Morimoto's double mobbed at airport

Staff writer

SAPPORO -- Hichori Morimoto is always quick with a punchline, but the Hokkaido Nippon Ham Fighters left fielder's latest joke was unscripted and accidental.

Morimoto, easy to pick out in a crowd because of his shaved head, once appeared as a Martian, covering his head in green facepaint and wearing antennae and pointed ears. He isn't afraid to pull a prank.

As fans learned, however, Morimoto isn't the only one walking around Hokkaido with a beaming smile and a shiny cranium.

When the Fighters landed at Chitose airport on Monday, scores of fans gathered, hoping for a snapshot or an autograph.

Some of them left with photos of a high school teacher.

Michitada Hattori, an English teacher from Aichi Prefecture who landed with a group of students at Chitose on Monday, was mobbed by fans and photographed by people who mistook him for the charismatic Morimoto.

Hattori, 35, and his students were on the same plane as Fighters manager Trey Hillman.

"I'm astonished," Hattori said of the fan uproar when he emerged. "My students had told me I look like (Morimoto), but I still didn't know what to do."

Hattori's smiling mug was on the front page of Japanese newspapers, running under headlines that read, "Fake Hichori . . . panic at the airport."

:: STORED DATA ::
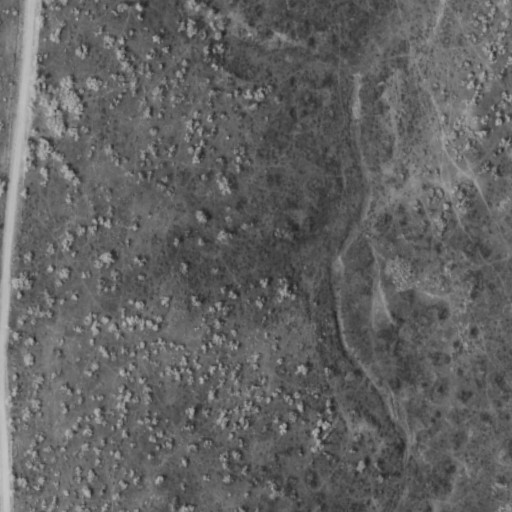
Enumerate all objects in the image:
road: (7, 74)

:: TO BE DONE ::
Echo the passage from the article about Morimoto's airport double, starting with the words containing "Morimoto, easy to" and ending with "the charismatic Morimoto.".

:: RESPONSE TO THE EXERCISE ::
Morimoto, easy to pick out in a crowd because of his shaved head, once appeared as a Martian, covering his head in green facepaint and wearing antennae and pointed ears. He isn't afraid to pull a prank.

As fans learned, however, Morimoto isn't the only one walking around Hokkaido with a beaming smile and a shiny cranium.

When the Fighters landed at Chitose airport on Monday, scores of fans gathered, hoping for a snapshot or an autograph.

Some of them left with photos of a high school teacher.

Michitada Hattori, an English teacher from Aichi Prefecture who landed with a group of students at Chitose on Monday, was mobbed by fans and photographed by people who mistook him for the charismatic Morimoto.